Правда, в начале двухтысячных читающая публика неожиданно повернулась к отечественным писателям лицом. Казалось бы, справедливость вот-вот должна восторжествовать… И опять-таки «семидесятники» не прошли. В литературе безраздельно восторжествовал пелевинско-сорокинско-акунинский мейнстрим. Затем инициативу бойко перехватило молодое поколение литераторов, взахлеб описывающих новую реальность: в ней появились такие понятия, как «спам», «брокер», «гейм», «ник», но уже не оставалось места петербургским дворам. В итоге: полное забвение целой литературной когорты, к которой принадлежал Владимир Алексеев. Слабым утешением явилось то, что теперь наш герой мог свободно печататься. Однако «серьезные» издатели его творчеством не интересовались. Приходилось обращаться за помощью к малым полупрофессиональным издательствам, почти никому не известным и публикующим авторов, как правило, за счет спонсорских средств. Нескольким алексеевским книгам, плохо отредактированным, без корректуры, вышедшим унизительно малыми тиражами, не нашлось места на полках книжных магазинов. До широкого читателя они так и не дошли.

Алексеев стоически переносил невзгоды. Жил в коммунальной квартире. Собирал за столом единомышленников. Выпивал. Пел оперные арии и романсы. Работал в котельной. Слетал в Америку к своему другу Славе Гозиасу – такому же неприкаянному «семидесятнику» – и, конечно же, разругался с ним теперь уже на фоне пальм, кактусов и американских ящериц. Что поделаешь: по-прежнему Вова Толстый любил справедливость, после стопочки-другой выкладывая правду-матку всем без исключения родным и близким. По-прежнему он звонил ночью (теперь уже по мобильнику) звереющим от подобной любезности коллегам. Иногда хвалил их. Но чаще разражался уничтожающей критикой. И писал: без особой надежды, без иллюзий относительно собственного литературного будущего. Удивительно: этот трудный большой ребенок, этот неуживчивый ворчун и в ранних, и в поздних своих повестях и рассказах продолжал оставаться не только рассудительным, мудрым философом, заглядывающим за грань будней, но и нежным, несмотря на внешнюю грубоватость своей прозы, лириком, любовь которого к «маленькому человеку» иногда переходила все границы…

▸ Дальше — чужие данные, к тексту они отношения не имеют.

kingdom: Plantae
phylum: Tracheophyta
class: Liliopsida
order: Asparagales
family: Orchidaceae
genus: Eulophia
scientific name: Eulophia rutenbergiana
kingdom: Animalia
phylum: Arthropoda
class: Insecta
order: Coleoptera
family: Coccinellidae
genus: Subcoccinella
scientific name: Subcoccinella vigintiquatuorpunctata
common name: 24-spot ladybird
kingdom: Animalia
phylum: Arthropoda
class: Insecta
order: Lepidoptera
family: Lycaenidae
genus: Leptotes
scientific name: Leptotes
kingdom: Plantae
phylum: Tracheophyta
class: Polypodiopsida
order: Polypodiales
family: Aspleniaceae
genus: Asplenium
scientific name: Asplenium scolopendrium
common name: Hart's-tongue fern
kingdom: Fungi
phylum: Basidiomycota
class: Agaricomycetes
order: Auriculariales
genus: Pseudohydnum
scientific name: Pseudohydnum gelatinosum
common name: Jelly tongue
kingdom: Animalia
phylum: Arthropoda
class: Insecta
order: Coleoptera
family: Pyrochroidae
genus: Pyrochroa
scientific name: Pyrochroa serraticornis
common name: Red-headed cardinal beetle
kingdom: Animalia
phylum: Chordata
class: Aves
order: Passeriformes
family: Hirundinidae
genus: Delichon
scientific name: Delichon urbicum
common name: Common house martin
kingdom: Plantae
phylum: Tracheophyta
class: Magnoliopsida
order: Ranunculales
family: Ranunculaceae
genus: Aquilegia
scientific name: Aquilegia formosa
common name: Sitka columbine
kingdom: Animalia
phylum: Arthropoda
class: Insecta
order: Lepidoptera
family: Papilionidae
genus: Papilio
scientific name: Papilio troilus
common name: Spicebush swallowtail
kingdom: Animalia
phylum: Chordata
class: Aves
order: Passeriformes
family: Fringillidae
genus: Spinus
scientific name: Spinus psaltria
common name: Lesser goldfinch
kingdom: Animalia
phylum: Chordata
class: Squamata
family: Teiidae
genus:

Критик Виктор Кречетов совершенно справедливо написал о нем: «…разные маски и одежды, надеваемые писателем на своего монологического прототипа, не могут скрыть страдающего сердца Владимира Алексеева. Творчество этого писателя нуждается в исследовании, в широком разговоре. Оно, несомненно, является в новой русской прозе яркой страницей…»

Владимир Алексеев ушел в октябре 2016 года – после инсульта. Ушел трудно – как и жил. И осталось от шумного, неудобного бузотера всего несколько неряшливо изданных мизерными тиражами сборников. Единственное собрание алексеевских сочинений (два толстых расклеивающихся тома в зеленой бумажной обложке) еще при жизни автора было напечатано тиражом всего в четыре (!) экземпляра.

Вова Толстый плотно закрыл за собой дверь.

Уже просела земля на его могиле…

Однако в том и заключается волшебство искусства: весьма часто творец, при жизни почти незамеченный, по прошествии времени после «закрытия двери», когда, казалось, все за ним уже затянулось тиной, все забылось, все успокоилось, вдруг неожиданно «проявляется», «воскресает», оказывается у всех «на слуху», а его творчество становится настолько нужным и необходимым, что впору воскликнуть: «А как же раньше не замечали его? Как же раньше не любовались, не восхищались им?»

С Алексеевым вполне может произойти подобное. Ведь случилось же нечто похожее с его современником – Сергеем Довлатовым, в полной мере хлебнувшим безвестности при жизни. В конце концов, справедливость все-таки должна торжествовать. И книга, которую вы держите в руках – одна из попыток обрести ее: то есть вернуть в «литературный мир» замечательного русского писателя Владимира Алексеева, который наряду с Иосифом Бродским, Виктором Кривулиным, Сергеем Довлатовым и другими «литературными мытарями» неласкового XX века, хлебнувшими в Ленинграде-Петербурге лиха, по праву заслужил в том мире свое почетное место.

Илья Бояшов

Алексеев Владимир Владимирович (1940 – 2016)

(18.03.1940, Ленинград) – прозаик, публицист

Учился на филологическом факультете ЛГУ, не закончил. Работал фрезеровщиком, прессовщиком, грузчиком, рабочим в геологических и археологических экспедициях.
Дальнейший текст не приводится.